BEN MACKAY @benmack_
Firstly, can you start with a little bit about yourself?
I’m a Sydney boy and a family man. I spent most of my life here on the east coast. But I am a traveller at heart and I’ve spent a few years out of Australia seeing the world.
I love the ocean and I constantly find myself being drawn to it. @benmack_
Can you give a breakdown of the equipment you use to create your images?
From an aerial perspective I’ve used DJI products from the Inspire range to the Mavics. Currently my go to is the Phantom 4 Pro. I also shoot Sony Alpha cameras for everything on the ground.
How would you describe your current photographic style?
I am partial to seascapes and beach culture photography. But I also love portraits and other travel type photography, it just doesn’t all make the insta feed unfortunately!
What would be your favourite lens and why?
This is a hard one. I love a good 50mm 1.2, but if I have to choose it would be a travel zoom, like the 18-105mm f4 paired on my Sony A6300, I use it all the time. Something simple to get me by in all situations.
Most of your work is drone related what is it about aerial photography that you enjoy so much?
I originally loved it because it was so unique. It wasn’t the usual ground photography and it wasn’t the heli photo’s, it was the space in between. No-one else was shooting from this perspective.
However, now that everyone has a drone, it’s more about shooting a heap of different shots from a range of different areas or altitudes. It’s something that’s just not possible with a camera in your hands and doing it all in 20mins.
What inspired you to capture the ocean and what continues to motivate you?
I often discuss with friends about the science of the ocean. How I actually believe it goes back to when we are in our mothers womb. The sounds and the flow are so similar, it takes us back to that place of security. It’s the great stress remover. I think images of the ocean can work in a similar way. I get motivated by the ever-changing textures and colours of the sea and the sunlight, as well as seeing other photographers doing the same. We all push each other to new heights.
Do you have a favourite travel destination to shoot you have been to over 30 countries so this maybe tricky?
I have favourite places and then I have favourite places to shoot. For me, Grenada in the South of Spain has a magic that nowhere else has. But to shoot, I am happy as long as it’s around the water, I love places like Fiji, Thailand and the Philippines.
Is there somewhere you would love to shoot but haven’t had the chance yet?

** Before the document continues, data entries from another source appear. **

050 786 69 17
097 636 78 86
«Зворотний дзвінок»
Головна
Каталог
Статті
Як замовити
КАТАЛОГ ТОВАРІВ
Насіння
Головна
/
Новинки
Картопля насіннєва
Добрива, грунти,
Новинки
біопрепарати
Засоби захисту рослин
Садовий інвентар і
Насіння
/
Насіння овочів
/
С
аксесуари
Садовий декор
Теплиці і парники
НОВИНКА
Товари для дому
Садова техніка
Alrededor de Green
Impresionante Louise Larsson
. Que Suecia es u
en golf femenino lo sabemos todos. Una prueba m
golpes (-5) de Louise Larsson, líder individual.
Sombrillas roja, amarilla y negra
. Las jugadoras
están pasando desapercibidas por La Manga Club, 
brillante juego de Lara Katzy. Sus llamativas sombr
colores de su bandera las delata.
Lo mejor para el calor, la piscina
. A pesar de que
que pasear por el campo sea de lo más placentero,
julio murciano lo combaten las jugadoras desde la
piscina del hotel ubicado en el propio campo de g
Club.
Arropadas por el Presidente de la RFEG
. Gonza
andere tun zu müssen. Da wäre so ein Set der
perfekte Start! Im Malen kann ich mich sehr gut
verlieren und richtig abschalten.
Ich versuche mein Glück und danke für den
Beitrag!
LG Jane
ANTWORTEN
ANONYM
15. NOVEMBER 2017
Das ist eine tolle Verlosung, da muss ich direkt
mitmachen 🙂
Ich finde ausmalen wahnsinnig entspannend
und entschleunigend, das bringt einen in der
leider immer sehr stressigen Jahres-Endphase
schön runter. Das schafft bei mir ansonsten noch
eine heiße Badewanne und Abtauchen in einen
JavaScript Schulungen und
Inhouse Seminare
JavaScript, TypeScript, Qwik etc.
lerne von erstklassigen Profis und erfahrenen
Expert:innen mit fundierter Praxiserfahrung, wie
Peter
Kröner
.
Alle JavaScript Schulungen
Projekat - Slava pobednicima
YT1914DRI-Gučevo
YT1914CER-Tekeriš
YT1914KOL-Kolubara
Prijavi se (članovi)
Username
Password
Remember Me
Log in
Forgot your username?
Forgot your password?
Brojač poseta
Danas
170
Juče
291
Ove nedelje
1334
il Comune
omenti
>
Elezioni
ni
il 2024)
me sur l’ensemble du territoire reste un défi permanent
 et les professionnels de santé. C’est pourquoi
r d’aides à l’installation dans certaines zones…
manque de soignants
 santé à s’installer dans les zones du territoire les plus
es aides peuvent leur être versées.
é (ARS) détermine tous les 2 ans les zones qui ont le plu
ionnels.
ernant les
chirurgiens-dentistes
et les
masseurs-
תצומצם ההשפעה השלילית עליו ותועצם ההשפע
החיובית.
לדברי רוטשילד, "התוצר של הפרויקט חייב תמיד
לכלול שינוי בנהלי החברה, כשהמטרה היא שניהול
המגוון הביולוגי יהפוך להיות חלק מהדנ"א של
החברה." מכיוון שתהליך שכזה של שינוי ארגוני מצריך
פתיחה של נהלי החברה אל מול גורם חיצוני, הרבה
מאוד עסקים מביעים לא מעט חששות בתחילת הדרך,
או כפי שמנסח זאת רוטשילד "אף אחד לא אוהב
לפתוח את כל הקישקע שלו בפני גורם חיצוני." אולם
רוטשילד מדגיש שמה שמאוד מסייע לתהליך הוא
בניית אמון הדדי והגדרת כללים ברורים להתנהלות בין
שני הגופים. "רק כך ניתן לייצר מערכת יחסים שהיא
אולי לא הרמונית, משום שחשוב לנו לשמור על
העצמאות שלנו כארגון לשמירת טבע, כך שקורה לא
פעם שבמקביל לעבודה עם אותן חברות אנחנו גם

Indonesia and Western Australia. There are so many amazing photographers shooting such incredible images over there. I’ll be in Bali early next year, although, I have so much travel planned, WA isn’t on the list just yet.
Among all your work what is your most memorable capture?
Bondi Icebergs. This one is memorable because it reminded me of how photographic work is perceived by different people. This Bondi Icebergs shot really meant little to me personally, as this spot has been shot from so many angles, every day, by so many! But it seems my take inspired literally 1000’s of people have enjoyed it so much that they’ve reached out personally to let me know or to order it as a print on my website. It’s so strange, because at first I didn’t even want to post it on social media.
What methods do you use for editing? Can you explain your workflow?
I usually start by importing images into a catalogue in Lightroom and sorting/marking through the images I am going to edit. If I am not manually editing, I’ll use a preset, either my own or someone else’s, depending on the type of image to give it a general start point and to speed up the workflow. From here, I then complete my creative edit. If needed, I’ll jump over to Photoshop to clean up anything that is distracting in the image, like a telegraph pole or similar. Then I bring it back to lightroom to export. I’ll try to export one for social media and one for use as a print or just a larger wider format like landscape.
How do you educate yourself to become a better photographer?
I think places like Instagram are indirectly great for this, I learn best, from seeing something I like and I then reverse engineer it to work out how it’s done. I love the learning process and I am constantly looking to refine my skills. Both in camera and in edit.
Who would you say are your greatest influencers and inspirations?
I’d have to say my greatest influencers are some the people around me. My family, including my dad @thewoodenpotter, who travelled for 15+ years well before the days of Lonely Planet or Facebook. I grew up hearing stories of his travels. It certainly inspired me, he’s an award-winning wood sculptor artist also, so he always has a creative way at looking at life.
However, from a photographic point of view, a bunch of local photographers inspire me. I can’t name them all or praise them enough.
Where is your favourite destination to shoot?
Byron Bay, NSW. There’s something about the way I feel when I am up there. I am always inspired to create, but also so relaxed as well.
What is the most challenging aspect of being a photographer?
Probably the weather and managing family life around shooting and editing!
Lastly, what is one piece of advice you would give someone starting out in photography?
Be open to not just learning but enjoying the learning process. Don’t compare yourself to others, instead compare yourself to how you were and strive to be better than yesterday. Encourage others and find others who are at a similar level to you. Like anything, it can start to become business like, so work hard to keep the passion alive.